By Aidan E. Tait, Crimson Staff Writer

Everything about the Harvard-Dartmouth showdown on March 8 seemed scripted.

The Ivy League’s No. 1 and No. 2 teams met at Lavietes Pavilion in the league’s final regular-season game, with the Crimson needing a win to share the title. Dartmouth had defeated Harvard in a 73-70 overtime thriller in Hanover Jan. 8. Both teams had been near perfect in the second half of the season. A raucous home crowd, near 2,000 strong, shook the Pavilion for 40 minutes.

“This was a game you dream about,” captain Reka Cserny said. “All the circumstances were there. It was for the championship and we had to win. Everything was in place and it was just perfect.”

In January, the Crimson stared at a 46-27 deficit with 13:34 to go, but clawed back to send the game to overtime before eventually falling.

The March contest began much the same way. With 10:45 remaining, Harvard trailed the Big Green 51-36, the deficit due largely to the Crimson’s abysmal first-half shooting (21.6 percent).

Junior Maureen McCaffery sparked a Harvard comeback with three huge second half three-pointers.

“[McCaffery] is always an emotional leader on our team,” senior Katie Murphy said. “She really turned her leadership into a tangible performance on the court and give our team the boost it needed to come back.”
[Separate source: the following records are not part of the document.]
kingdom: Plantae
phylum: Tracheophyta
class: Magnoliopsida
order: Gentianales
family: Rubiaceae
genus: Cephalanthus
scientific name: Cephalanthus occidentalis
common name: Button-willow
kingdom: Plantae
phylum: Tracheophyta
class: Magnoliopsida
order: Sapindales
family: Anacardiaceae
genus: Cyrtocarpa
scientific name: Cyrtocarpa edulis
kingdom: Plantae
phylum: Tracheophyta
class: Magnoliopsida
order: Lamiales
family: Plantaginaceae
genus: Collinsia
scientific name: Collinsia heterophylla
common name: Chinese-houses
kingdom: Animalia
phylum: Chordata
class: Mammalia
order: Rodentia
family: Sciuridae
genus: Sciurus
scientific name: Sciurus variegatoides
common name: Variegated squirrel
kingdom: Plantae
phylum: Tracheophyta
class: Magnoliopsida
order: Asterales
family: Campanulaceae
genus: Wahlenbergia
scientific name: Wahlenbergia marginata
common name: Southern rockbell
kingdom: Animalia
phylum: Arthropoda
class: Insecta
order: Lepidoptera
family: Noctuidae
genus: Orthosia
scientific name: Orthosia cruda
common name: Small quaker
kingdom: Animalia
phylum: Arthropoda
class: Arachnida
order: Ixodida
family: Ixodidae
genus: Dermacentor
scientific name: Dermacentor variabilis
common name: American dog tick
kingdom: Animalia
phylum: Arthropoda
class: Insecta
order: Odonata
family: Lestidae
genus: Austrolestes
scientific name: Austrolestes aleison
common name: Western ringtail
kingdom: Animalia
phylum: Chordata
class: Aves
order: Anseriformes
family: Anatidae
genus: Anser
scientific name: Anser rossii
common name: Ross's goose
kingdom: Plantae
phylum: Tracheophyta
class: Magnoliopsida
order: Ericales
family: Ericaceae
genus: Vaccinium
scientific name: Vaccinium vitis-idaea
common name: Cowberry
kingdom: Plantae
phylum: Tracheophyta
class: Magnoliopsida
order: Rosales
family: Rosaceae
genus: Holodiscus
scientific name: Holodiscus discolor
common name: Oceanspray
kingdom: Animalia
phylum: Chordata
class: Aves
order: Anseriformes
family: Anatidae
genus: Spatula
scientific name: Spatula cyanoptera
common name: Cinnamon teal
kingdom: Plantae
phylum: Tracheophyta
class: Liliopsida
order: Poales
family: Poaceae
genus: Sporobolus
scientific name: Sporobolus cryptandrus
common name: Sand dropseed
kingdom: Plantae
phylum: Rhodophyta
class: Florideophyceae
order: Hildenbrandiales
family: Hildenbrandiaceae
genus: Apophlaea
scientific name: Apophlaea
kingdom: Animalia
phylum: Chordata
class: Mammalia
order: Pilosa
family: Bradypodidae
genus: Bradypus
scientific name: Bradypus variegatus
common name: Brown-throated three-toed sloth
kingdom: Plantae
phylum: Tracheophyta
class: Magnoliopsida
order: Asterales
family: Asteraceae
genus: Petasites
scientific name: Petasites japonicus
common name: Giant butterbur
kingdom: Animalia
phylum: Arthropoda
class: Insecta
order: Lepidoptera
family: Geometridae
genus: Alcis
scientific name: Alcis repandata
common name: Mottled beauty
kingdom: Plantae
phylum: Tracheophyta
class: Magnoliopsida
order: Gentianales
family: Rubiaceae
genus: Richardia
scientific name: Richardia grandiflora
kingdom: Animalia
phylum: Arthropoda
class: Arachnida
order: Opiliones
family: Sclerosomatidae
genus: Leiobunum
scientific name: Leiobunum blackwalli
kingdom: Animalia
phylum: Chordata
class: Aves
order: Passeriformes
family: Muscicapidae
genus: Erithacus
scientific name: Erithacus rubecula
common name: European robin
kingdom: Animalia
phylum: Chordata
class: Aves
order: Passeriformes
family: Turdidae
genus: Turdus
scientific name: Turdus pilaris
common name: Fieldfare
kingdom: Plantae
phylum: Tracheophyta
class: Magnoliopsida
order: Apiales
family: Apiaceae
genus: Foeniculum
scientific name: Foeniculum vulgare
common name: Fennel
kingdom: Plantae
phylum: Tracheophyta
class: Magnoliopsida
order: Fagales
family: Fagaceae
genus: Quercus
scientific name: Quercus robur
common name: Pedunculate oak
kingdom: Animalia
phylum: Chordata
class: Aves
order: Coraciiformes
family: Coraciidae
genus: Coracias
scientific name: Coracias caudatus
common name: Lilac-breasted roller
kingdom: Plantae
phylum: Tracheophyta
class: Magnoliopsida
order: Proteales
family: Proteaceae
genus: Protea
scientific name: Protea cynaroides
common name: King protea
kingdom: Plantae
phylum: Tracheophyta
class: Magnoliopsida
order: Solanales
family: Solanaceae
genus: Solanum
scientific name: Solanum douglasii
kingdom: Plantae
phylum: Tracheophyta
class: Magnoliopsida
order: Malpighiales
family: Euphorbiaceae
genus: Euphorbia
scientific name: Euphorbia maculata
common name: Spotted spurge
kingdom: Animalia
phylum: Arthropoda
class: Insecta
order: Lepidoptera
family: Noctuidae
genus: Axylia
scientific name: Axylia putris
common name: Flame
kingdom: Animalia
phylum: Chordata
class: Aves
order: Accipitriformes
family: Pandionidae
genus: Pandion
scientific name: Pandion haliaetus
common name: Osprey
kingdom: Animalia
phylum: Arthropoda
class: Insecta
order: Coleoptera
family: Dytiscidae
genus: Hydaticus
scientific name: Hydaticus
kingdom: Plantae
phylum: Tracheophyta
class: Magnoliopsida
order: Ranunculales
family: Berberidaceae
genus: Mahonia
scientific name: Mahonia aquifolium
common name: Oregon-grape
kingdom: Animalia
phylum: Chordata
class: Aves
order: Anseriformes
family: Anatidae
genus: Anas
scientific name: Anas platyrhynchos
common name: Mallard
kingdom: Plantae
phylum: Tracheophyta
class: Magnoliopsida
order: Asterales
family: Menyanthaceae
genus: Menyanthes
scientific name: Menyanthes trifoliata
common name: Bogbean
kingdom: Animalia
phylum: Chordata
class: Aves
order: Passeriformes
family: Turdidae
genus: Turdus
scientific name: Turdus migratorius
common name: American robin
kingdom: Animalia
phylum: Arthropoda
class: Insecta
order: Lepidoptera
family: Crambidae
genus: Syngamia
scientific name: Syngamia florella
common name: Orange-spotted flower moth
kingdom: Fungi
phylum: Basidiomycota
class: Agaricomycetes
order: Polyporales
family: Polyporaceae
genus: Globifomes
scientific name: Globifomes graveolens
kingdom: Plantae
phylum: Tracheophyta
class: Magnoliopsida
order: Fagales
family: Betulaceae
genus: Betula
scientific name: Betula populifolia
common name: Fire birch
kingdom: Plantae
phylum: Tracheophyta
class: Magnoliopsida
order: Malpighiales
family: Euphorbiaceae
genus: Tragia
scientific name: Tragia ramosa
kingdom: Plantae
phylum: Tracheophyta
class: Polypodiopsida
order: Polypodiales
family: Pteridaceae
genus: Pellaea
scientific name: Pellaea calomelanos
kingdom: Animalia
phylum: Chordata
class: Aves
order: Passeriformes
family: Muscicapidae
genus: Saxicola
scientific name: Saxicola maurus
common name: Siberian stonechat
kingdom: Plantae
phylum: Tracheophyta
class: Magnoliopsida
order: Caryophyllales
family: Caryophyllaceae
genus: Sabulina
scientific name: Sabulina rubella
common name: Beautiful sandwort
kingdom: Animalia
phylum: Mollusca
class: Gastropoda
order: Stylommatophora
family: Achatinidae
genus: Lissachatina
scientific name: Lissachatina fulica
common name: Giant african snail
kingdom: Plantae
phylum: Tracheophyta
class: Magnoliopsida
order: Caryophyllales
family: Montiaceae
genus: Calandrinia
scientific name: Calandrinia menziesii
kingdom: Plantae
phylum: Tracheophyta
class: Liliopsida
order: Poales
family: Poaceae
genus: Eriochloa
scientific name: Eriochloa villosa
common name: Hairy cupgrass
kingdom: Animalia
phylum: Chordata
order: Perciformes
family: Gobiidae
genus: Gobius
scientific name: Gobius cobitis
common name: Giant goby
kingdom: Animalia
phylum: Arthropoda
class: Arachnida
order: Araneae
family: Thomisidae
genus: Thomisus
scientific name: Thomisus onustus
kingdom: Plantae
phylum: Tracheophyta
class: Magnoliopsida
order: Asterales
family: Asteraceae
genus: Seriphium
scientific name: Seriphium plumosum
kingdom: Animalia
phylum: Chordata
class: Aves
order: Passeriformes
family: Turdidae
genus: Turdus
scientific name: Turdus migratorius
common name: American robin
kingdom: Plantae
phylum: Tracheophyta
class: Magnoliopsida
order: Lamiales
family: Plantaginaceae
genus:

McCaffery’s final bucket—a dagger from the free throw line to cut the margin to 53-50—gave her 16 points on the night and 13 in the second half. The crowd, which had grown louder with every point the Crimson scored, screamed itself hoarse after the jumper. Her heroics set the stage for Cserny. Fighting for at least one more game in an already stellar career, she took over the final minutes of the second half.

In her last game at Lavietes, she scored 11 of Harvard’s final 17 points and capped off the performance with a three-point play to give the Crimson a 65-57 lead. The comeback ended with a stunning 70-67 Crimson victory that gave the Crimson a share of the Ivy League title.

“That was the best crowd I’ve ever played in front of at Harvard,” Murphy said. “We were able to win the Ivy championship at home in the last game of my career.”

The script came with a perfect ending.